=== Begin Enclosure ===

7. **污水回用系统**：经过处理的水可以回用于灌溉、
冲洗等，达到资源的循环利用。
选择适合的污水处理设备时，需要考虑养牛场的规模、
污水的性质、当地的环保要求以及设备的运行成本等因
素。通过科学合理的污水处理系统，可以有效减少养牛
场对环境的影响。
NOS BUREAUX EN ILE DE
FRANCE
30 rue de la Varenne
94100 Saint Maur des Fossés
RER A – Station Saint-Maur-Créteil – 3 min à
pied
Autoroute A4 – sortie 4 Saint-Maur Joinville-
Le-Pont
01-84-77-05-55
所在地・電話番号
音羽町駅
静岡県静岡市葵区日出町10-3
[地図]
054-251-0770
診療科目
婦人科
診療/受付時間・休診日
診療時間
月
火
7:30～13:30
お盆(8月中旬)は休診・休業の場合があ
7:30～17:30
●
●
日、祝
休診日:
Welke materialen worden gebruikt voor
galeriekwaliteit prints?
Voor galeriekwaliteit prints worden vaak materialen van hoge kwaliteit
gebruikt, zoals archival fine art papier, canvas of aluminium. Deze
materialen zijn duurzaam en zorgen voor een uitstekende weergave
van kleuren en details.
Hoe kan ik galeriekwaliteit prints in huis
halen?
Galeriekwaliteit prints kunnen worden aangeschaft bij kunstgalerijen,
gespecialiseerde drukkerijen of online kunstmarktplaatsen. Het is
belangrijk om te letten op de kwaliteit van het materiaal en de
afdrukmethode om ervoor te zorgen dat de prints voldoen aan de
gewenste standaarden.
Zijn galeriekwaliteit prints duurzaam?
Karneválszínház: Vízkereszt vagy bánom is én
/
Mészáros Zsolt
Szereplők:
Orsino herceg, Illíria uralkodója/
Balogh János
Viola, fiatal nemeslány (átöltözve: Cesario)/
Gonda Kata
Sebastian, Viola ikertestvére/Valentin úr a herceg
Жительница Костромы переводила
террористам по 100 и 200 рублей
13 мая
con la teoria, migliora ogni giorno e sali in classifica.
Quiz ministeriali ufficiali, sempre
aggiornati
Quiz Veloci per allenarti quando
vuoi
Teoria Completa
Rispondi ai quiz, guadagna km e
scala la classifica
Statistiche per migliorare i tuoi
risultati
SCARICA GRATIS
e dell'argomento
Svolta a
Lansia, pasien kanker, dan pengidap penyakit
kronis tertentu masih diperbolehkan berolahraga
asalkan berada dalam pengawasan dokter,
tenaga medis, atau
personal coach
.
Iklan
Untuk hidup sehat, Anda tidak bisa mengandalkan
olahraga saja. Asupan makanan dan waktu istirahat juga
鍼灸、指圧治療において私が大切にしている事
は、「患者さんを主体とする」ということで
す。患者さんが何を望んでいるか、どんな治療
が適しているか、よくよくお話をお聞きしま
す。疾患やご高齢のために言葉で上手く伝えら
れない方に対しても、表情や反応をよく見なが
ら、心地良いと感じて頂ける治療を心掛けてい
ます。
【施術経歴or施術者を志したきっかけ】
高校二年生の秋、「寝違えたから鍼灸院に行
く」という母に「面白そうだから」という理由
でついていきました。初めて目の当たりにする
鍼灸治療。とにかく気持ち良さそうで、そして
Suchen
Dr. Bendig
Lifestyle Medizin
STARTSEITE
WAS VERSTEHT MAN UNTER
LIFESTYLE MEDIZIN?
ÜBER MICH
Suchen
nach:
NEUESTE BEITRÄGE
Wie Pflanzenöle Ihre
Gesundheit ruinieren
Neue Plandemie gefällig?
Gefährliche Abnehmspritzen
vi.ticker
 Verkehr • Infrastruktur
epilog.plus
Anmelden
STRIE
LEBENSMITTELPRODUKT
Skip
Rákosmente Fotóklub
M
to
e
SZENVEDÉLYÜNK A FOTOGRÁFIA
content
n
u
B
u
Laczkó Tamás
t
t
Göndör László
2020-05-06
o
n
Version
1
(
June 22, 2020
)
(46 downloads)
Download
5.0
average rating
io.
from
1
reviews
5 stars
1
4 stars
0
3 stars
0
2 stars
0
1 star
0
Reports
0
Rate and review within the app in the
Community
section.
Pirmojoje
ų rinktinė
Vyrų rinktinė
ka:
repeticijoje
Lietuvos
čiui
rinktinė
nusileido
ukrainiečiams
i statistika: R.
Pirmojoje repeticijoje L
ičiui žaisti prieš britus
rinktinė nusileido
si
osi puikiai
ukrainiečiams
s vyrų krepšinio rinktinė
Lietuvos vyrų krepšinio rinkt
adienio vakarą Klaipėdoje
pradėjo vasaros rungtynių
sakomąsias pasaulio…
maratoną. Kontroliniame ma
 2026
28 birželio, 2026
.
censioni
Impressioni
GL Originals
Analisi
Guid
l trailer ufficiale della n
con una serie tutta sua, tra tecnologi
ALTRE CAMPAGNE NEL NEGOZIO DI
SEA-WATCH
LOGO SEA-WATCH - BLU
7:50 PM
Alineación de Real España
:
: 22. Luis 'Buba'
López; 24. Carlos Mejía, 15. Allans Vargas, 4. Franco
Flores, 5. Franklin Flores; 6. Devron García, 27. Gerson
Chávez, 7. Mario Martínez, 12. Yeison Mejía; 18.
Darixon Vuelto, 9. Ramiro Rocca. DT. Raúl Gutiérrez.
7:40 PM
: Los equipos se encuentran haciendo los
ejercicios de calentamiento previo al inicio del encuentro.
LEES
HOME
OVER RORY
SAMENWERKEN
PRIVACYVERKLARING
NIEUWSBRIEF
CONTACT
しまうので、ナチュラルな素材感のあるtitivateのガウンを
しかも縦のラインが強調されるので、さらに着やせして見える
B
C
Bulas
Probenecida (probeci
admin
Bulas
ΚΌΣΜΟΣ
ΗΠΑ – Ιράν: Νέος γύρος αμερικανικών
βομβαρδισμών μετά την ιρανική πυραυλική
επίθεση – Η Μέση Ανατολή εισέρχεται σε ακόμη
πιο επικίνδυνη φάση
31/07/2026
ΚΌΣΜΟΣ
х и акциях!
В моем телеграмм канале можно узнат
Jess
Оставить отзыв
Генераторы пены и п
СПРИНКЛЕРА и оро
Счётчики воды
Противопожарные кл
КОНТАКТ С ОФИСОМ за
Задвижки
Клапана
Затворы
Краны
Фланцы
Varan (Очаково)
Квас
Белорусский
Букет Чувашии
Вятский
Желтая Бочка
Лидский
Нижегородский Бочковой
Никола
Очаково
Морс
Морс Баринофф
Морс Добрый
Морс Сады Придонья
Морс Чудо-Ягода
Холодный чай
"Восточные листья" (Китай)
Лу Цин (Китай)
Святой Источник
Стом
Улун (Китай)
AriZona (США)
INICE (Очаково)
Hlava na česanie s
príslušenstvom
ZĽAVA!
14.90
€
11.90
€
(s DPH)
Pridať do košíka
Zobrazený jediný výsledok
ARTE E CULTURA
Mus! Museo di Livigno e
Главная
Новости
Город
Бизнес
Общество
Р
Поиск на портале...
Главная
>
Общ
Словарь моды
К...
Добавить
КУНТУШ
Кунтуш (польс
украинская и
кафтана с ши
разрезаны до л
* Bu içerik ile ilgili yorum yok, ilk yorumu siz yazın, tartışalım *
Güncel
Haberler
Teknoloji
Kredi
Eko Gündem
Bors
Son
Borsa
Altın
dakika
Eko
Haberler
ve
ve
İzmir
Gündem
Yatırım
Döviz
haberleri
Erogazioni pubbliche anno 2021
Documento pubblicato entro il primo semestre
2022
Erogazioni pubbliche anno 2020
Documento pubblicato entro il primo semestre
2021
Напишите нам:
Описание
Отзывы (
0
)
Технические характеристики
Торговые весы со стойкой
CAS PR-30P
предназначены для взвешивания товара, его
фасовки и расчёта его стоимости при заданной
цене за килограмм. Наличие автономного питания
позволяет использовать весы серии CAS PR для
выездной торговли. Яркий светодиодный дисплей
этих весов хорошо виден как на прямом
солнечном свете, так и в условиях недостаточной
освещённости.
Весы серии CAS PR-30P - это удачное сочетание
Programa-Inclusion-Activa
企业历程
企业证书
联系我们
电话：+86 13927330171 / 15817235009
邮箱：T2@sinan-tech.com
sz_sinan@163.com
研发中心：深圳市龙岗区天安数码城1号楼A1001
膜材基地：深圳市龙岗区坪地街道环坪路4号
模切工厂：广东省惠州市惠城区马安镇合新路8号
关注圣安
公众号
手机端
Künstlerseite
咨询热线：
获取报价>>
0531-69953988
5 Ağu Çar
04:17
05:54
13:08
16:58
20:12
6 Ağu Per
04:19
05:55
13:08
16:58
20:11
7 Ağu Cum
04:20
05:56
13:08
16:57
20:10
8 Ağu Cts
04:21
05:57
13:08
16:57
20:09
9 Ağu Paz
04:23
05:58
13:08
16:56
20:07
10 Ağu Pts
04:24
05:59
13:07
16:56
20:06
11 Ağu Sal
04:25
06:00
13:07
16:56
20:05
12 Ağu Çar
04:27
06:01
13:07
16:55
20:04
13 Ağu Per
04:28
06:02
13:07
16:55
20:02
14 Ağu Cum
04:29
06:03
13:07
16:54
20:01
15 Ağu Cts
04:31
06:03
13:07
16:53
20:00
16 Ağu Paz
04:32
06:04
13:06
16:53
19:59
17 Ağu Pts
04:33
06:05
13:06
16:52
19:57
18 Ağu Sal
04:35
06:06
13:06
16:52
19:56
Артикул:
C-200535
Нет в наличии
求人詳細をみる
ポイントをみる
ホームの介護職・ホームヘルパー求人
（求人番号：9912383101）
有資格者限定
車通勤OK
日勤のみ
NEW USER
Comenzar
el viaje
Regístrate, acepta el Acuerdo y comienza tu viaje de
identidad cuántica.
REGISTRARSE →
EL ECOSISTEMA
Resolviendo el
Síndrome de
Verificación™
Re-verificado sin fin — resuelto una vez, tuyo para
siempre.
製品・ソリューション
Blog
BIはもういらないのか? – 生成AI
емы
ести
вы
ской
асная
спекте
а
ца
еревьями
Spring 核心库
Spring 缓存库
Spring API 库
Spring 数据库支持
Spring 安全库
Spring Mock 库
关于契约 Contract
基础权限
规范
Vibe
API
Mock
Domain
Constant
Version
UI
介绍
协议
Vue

=== End Enclosure ===

_What you are asked to do:_ Copy the lines from the start of the data through the line containing "Galeriekwaliteit prints kunnen", inclusive, swapping "canvas" for "doek" and keeping everything else the same.

_Exercise output:_
7. **污水回用系统**：经过处理的水可以回用于灌溉、
冲洗等，达到资源的循环利用。
选择适合的污水处理设备时，需要考虑养牛场的规模、
污水的性质、当地的环保要求以及设备的运行成本等因
素。通过科学合理的污水处理系统，可以有效减少养牛
场对环境的影响。
NOS BUREAUX EN ILE DE
FRANCE
30 rue de la Varenne
94100 Saint Maur des Fossés
RER A – Station Saint-Maur-Créteil – 3 min à
pied
Autoroute A4 – sortie 4 Saint-Maur Joinville-
Le-Pont
01-84-77-05-55
所在地・電話番号
音羽町駅
静岡県静岡市葵区日出町10-3
[地図]
054-251-0770
診療科目
婦人科
診療/受付時間・休診日
診療時間
月
火
7:30～13:30
お盆(8月中旬)は休診・休業の場合があ
7:30～17:30
●
●
日、祝
休診日:
Welke materialen worden gebruikt voor
galeriekwaliteit prints?
Voor galeriekwaliteit prints worden vaak materialen van hoge kwaliteit
gebruikt, zoals archival fine art papier, doek of aluminium. Deze
materialen zijn duurzaam en zorgen voor een uitstekende weergave
van kleuren en details.
Hoe kan ik galeriekwaliteit prints in huis
halen?
Galeriekwaliteit prints kunnen worden aangeschaft bij kunstgalerijen,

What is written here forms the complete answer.